The division of day in the Brit Chadashah – which still consisted of a mostly agrarian society - followed the same natural division based on the observance of the sun. Thus, daylight time was counted from the rising of the sun. We read in Mark 15:25: “And it was the third hour when they crucified Him (Yeshua).” The rising of the sun in the spring time at the Passover holiday was at approximately 6 a.m., thus, the third hour was meant to say that was around 9 o’clock in the morning. In verse 33 of the same chapter we read further: “And when the sixth hour had come, darkness fell over all the earth until the ninth hour" [this is a fulfillment of a prophecy from AMOS 8:9]. These two designations of time correspond to noon and 3 p.m. respectively. At this time of the year in spring, the day ends at around 6 p.m. The nighttime was divided in three-hour periods called watches: Luke 12:38 mentions a second and a third watch.

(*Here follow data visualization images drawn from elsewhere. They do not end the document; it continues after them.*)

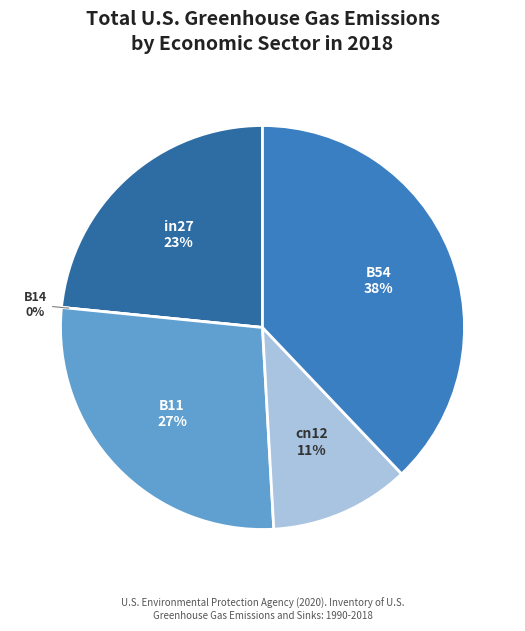

Which category has the smallest portion of the pie?

B14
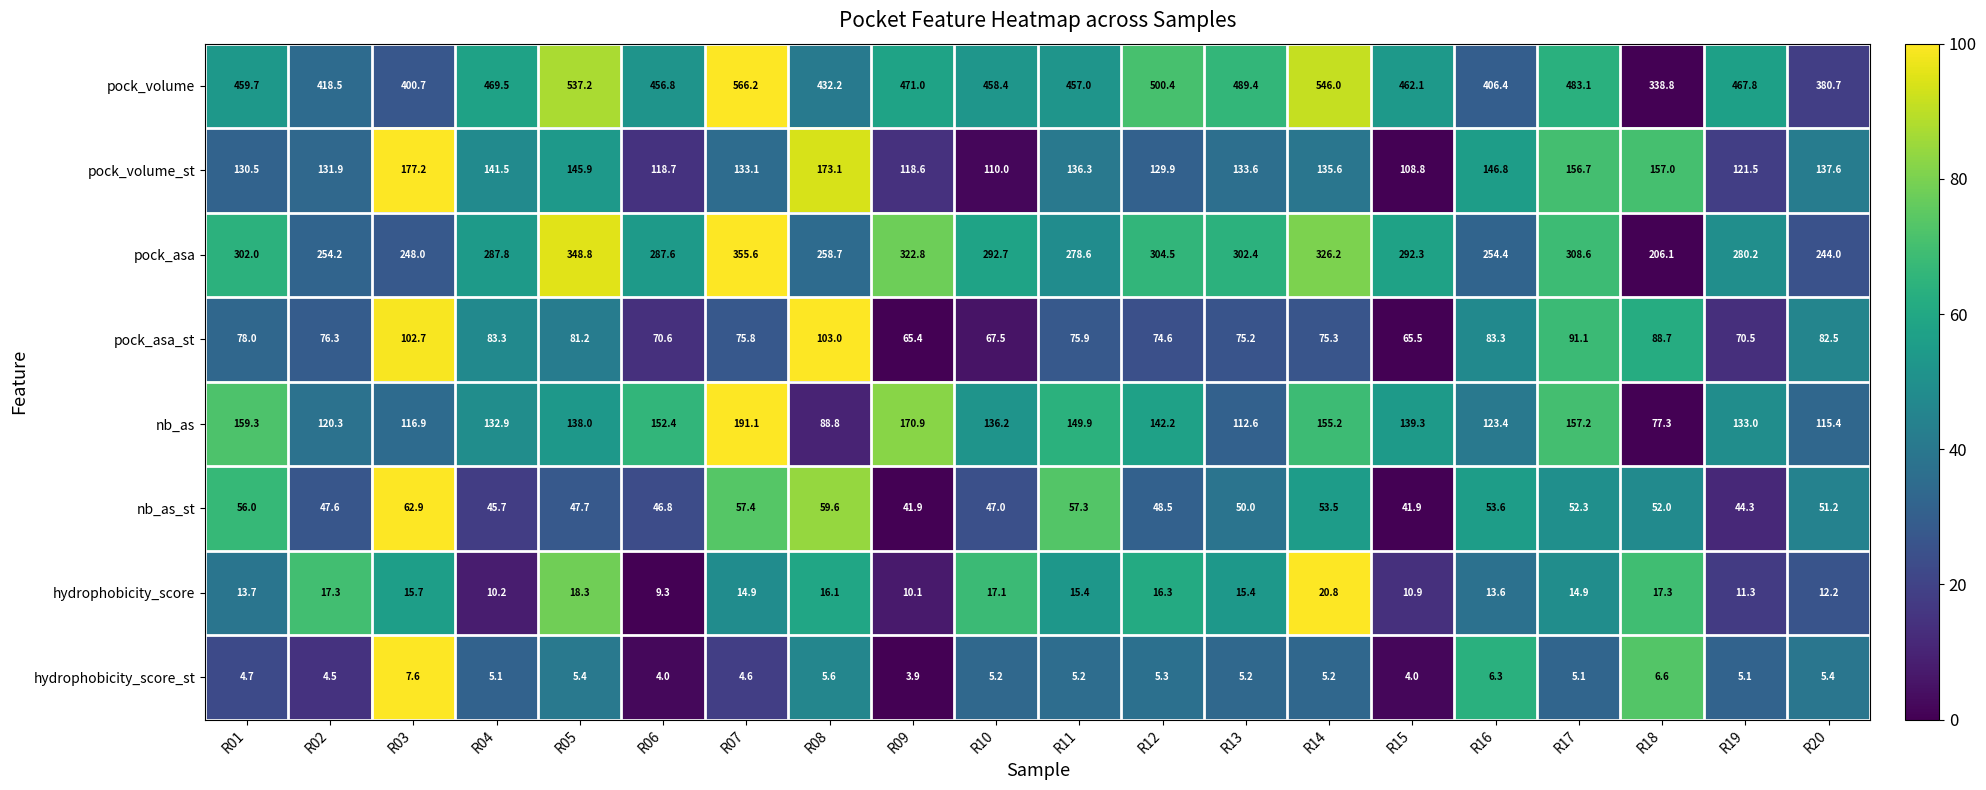

Which series changed the most between R12 and R20?

pock_volume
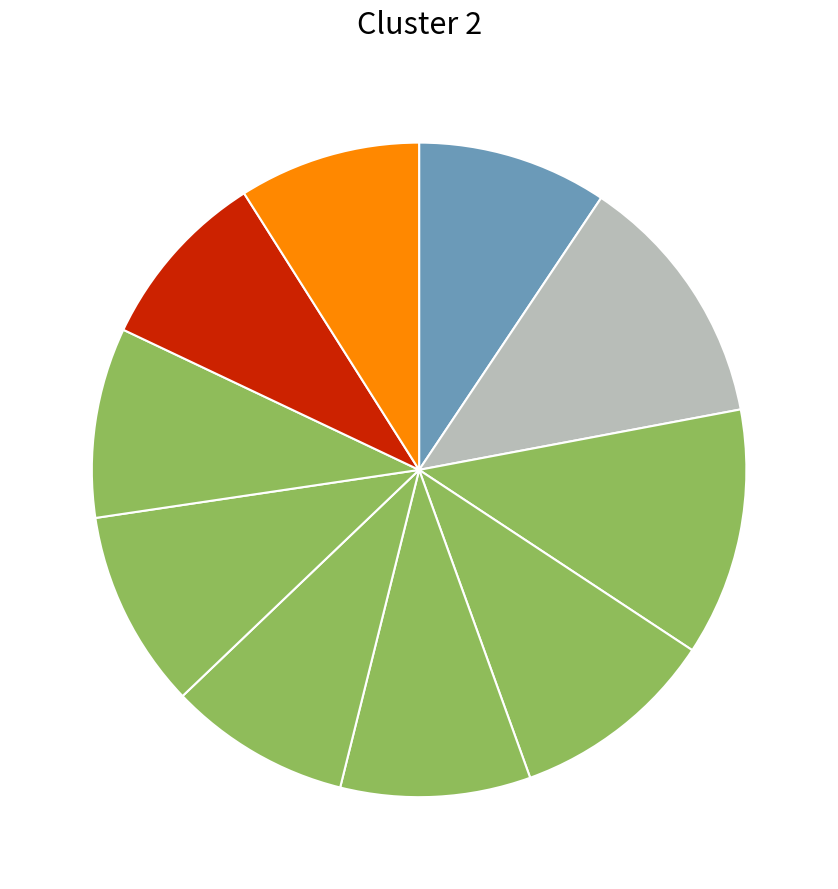

Count the number of slices in the pie.

10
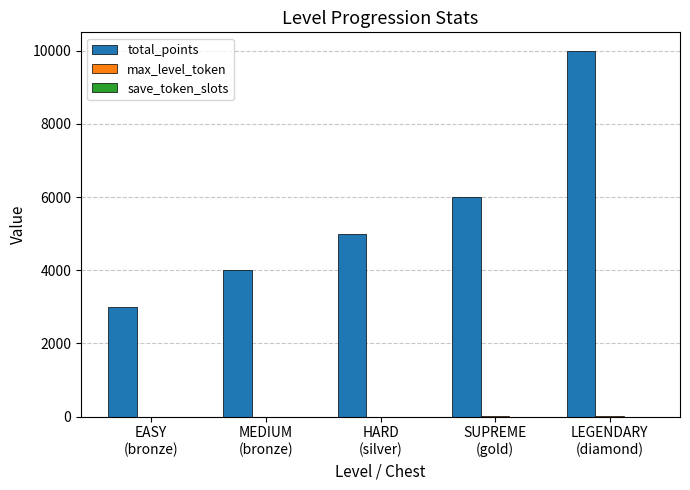

Count the number of categories in the chart.

5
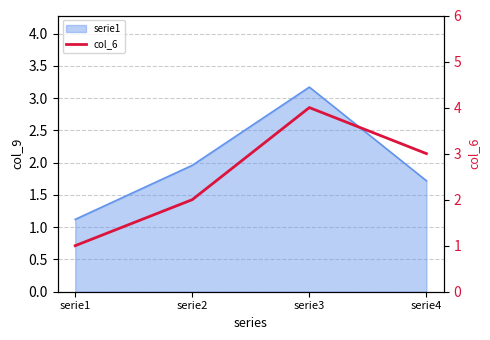

How many points are higher than both their immediate neighbors (excluding endpoints)?

1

People managed to somehow count the hours empirically for many, many decades because the mechanical clock was not developed until centuries later.

The Jewish day is also divided by its religious services, each part having its appropriate prayers based on the sacrificial service as established in the Temple time:

- Evening - Erev - Maariv Service;

- Morning - Boker - Shacharith Service;

- Afternoon - Tzaharaim - Minchah Service.

During the Babylonian captivity, we see Daniel practicing these tree-times daily prayers by kneeling towards Jerusalem, Daniel 6:10: “Now when Daniel… went into his house; his windows were open in his chamber toward Jerusalem, and he kneeled upon his knees three times a day, and prayed, and gave thanks before his God, as he had done previously.”